Search term "texture": work out how many lines of the data below contain it, and answer with that number alone.

BEGIN Data for analysis

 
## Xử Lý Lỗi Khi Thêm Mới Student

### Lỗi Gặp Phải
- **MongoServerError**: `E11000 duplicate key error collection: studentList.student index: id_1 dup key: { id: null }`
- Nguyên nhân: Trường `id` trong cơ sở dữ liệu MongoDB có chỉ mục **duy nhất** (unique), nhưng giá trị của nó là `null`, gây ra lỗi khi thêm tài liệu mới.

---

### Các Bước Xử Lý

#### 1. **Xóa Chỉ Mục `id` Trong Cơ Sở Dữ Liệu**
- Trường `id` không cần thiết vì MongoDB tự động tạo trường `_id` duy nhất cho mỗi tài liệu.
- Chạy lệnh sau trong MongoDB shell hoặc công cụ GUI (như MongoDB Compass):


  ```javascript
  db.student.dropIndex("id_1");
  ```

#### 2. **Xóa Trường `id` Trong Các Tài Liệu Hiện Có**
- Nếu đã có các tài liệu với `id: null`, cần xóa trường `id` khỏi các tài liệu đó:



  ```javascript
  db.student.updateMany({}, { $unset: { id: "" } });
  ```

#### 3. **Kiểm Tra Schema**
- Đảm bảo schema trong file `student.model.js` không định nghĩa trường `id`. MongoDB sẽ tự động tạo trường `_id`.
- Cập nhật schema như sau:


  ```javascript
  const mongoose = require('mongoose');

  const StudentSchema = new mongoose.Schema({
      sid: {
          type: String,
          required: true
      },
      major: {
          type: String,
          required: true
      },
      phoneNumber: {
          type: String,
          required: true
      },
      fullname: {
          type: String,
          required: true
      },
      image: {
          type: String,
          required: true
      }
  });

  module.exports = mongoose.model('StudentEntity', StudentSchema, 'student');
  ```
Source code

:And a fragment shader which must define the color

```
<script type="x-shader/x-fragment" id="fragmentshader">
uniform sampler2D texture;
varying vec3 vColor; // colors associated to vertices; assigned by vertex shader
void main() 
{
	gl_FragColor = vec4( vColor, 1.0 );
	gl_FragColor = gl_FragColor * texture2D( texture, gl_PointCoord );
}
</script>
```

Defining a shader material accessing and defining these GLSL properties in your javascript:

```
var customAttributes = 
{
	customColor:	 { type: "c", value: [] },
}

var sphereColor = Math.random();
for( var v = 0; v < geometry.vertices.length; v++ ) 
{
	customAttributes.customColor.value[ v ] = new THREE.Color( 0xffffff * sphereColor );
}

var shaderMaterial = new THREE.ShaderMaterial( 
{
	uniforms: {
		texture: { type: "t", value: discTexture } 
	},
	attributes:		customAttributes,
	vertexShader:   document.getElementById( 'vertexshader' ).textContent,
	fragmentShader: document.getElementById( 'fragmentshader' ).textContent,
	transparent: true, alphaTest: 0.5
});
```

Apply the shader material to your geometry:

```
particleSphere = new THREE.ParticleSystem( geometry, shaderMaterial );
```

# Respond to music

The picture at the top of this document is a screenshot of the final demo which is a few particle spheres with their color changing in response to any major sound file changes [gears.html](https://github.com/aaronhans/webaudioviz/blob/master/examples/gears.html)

END Data for analysis

## Response for this exercise
3